By now it is clear that privacy advocates and Federal Trade Commission employees don’t like behavioral targeting. Online marketers are increasingly trying to steer clear of regulation on the matter, with clearer opt out policies and self-regulation. Google is going one step further, by trying to rebrand BT with a new name.
Today the search giant is opening up its “remarketing program” so that all advertisers can track consumers and serve ads dependent on their browsing history.
Calling behavioral targeting by another name isn’t likely to work when regulators come down on the practice of tracking users online for marketing purposes. But at this point, it’s worth a shot.

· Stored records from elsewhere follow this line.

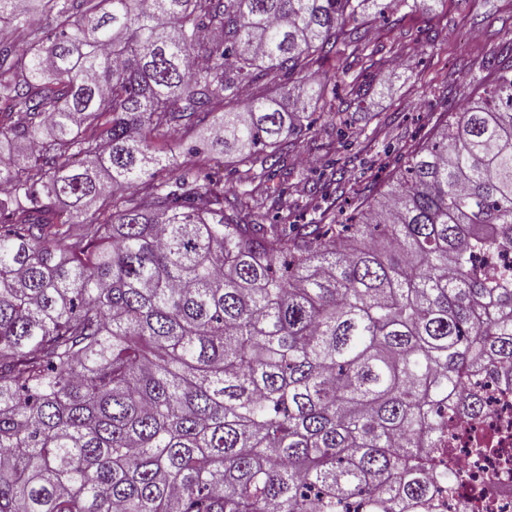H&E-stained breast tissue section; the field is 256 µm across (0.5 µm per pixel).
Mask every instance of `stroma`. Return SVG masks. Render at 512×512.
<instances>
[{"mask_svg": "<svg viewBox=\"0 0 512 512\" xmlns=\"http://www.w3.org/2000/svg\"><path fill=\"white\" fill-rule=\"evenodd\" d=\"M397 24L369 22L383 63L371 69L368 94L339 84L343 118L358 135L351 145L324 154L300 146L295 168L321 169L326 161L348 170L328 192L336 209L350 211L354 190L384 182L405 161V146L424 139L442 113L454 111L476 82H490L494 55L512 45V0H418Z\"/></svg>", "mask_w": 512, "mask_h": 512, "instance_id": "35a3bbf8", "label": "stroma"}]
</instances>
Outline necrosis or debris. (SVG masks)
I'll return each instance as SVG.
<instances>
[{
    "mask_svg": "<svg viewBox=\"0 0 512 512\" xmlns=\"http://www.w3.org/2000/svg\"><path fill=\"white\" fill-rule=\"evenodd\" d=\"M480 388L485 402L477 420H448L447 434L462 481L455 494L435 492L433 512H457L459 504L476 492L485 502L483 512H512V468L504 466L505 460H512V392L491 378L482 379ZM477 435L491 447L490 455L472 453Z\"/></svg>",
    "mask_w": 512,
    "mask_h": 512,
    "instance_id": "4bbe7bcc",
    "label": "necrosis or debris"
}]
</instances>
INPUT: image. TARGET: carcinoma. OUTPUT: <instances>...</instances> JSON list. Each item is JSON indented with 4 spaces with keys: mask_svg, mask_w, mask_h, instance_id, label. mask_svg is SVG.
<instances>
[{
    "mask_svg": "<svg viewBox=\"0 0 512 512\" xmlns=\"http://www.w3.org/2000/svg\"><path fill=\"white\" fill-rule=\"evenodd\" d=\"M407 6L0 0V512H431L453 490L442 423L512 369V64L351 216L291 224L270 186L325 61L367 91L358 21ZM200 129L238 149L232 188ZM163 134L195 157L174 177Z\"/></svg>",
    "mask_w": 512,
    "mask_h": 512,
    "instance_id": "1",
    "label": "carcinoma"
}]
</instances>
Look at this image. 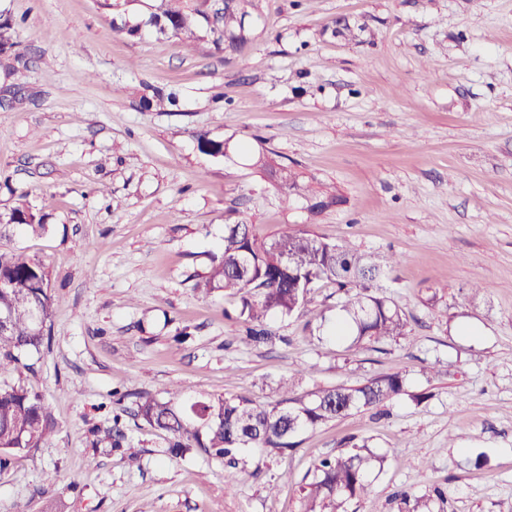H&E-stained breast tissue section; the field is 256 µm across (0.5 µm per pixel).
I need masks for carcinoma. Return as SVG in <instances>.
I'll return each mask as SVG.
<instances>
[{
    "mask_svg": "<svg viewBox=\"0 0 512 512\" xmlns=\"http://www.w3.org/2000/svg\"><path fill=\"white\" fill-rule=\"evenodd\" d=\"M205 3L195 0H155L149 5L146 24L157 32L197 39L199 34L219 44L224 33L238 23L235 8L224 3L213 10L209 23ZM274 184L289 193L301 190L285 168H269ZM0 224H14L32 234L46 228L43 217L22 202L0 213ZM393 262L358 253L345 241L284 228L260 240L250 224L224 225L222 251L211 257L199 275L195 290L207 296L224 290L238 297L239 318L253 341L273 336L267 320L290 317L306 303L315 283L328 281L344 295L342 312L348 319L334 327L336 336H350L356 343H381L405 335L406 323L388 300L376 293V282ZM53 298L49 274L42 263L21 251H0V313L8 314L0 330V376L20 362L22 355L39 351L51 338ZM405 393L402 376L387 374L357 387H334L297 396L292 384L283 382L279 398L269 404L246 397L207 395L187 398L170 387L135 401V416L165 432L171 456L197 449L224 459V467H238L245 448H258L256 468L266 458L296 446L295 438L307 429L333 421L353 411L376 408ZM57 425L44 396L20 383L0 381V471L11 460L40 447ZM344 451L326 456L315 465L301 487V512H346V505L366 496L368 475L386 461L367 445L343 440ZM407 512H432L431 497L402 494Z\"/></svg>",
    "mask_w": 512,
    "mask_h": 512,
    "instance_id": "obj_1",
    "label": "carcinoma"
}]
</instances>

Google’s remarketing program lets companies serve ads specifically to people that have visited their site before. Also, it will also let advertisers tailor ads to individuals and serve the same ads to specific consumers for repeated, on the grounds that more views will lead to increased click-throughs. According to the AdWords blog:
“Let’s say you’re a basketball team with tickets that you want to sell.
You can put a piece of code on the tickets page of your website, which
will let you later show relevant ticket ads (such as last minute
discounts) to everyone who has visited that page, as they subsequently
browse sites in the Google Content Network. In addition to your own
site, you can also remarket to users who visited your YouTube brand channel or clicked your YouTube homepage ad.”
Considering that Google claims its Content Network reaches about 80% of Internet users around the globe, this is going to be a big test for the advertising dependant on online tracking.
As I wrote yesterday, a new study found that BT ads are twice as effective as generic online ads. But Google insists that this effort is not BT. According to SearchEngineLand:
“Google doesn’t like that term and finds it imprecise. In addition
there’s a stigma associated with it among privacy groups and to some
degree the FTC (and maybe some regulation coming in the near future).
Thus Google uses the more positive term “Interest Based Advertising.”
When it comes to privacy issues, online advertisers are doing everything they can to prove that their targeting practices are on the up and up. And the remarketing term helps with this.
Google also allows consumers to opt out of its tracking efforts with a well documented Opt Out page. The company claims that out of 15 people who find their privacy controls, only “four users edit preferences, one opts out and 10 do
But as AllThingsDigital points out, the page isn’t exactly easy for consumers to find. And it will only be a matter of time before we find out if regulators think that Google’s efforts really go far enough to explain to customers how their online behavior is being tracked and used online.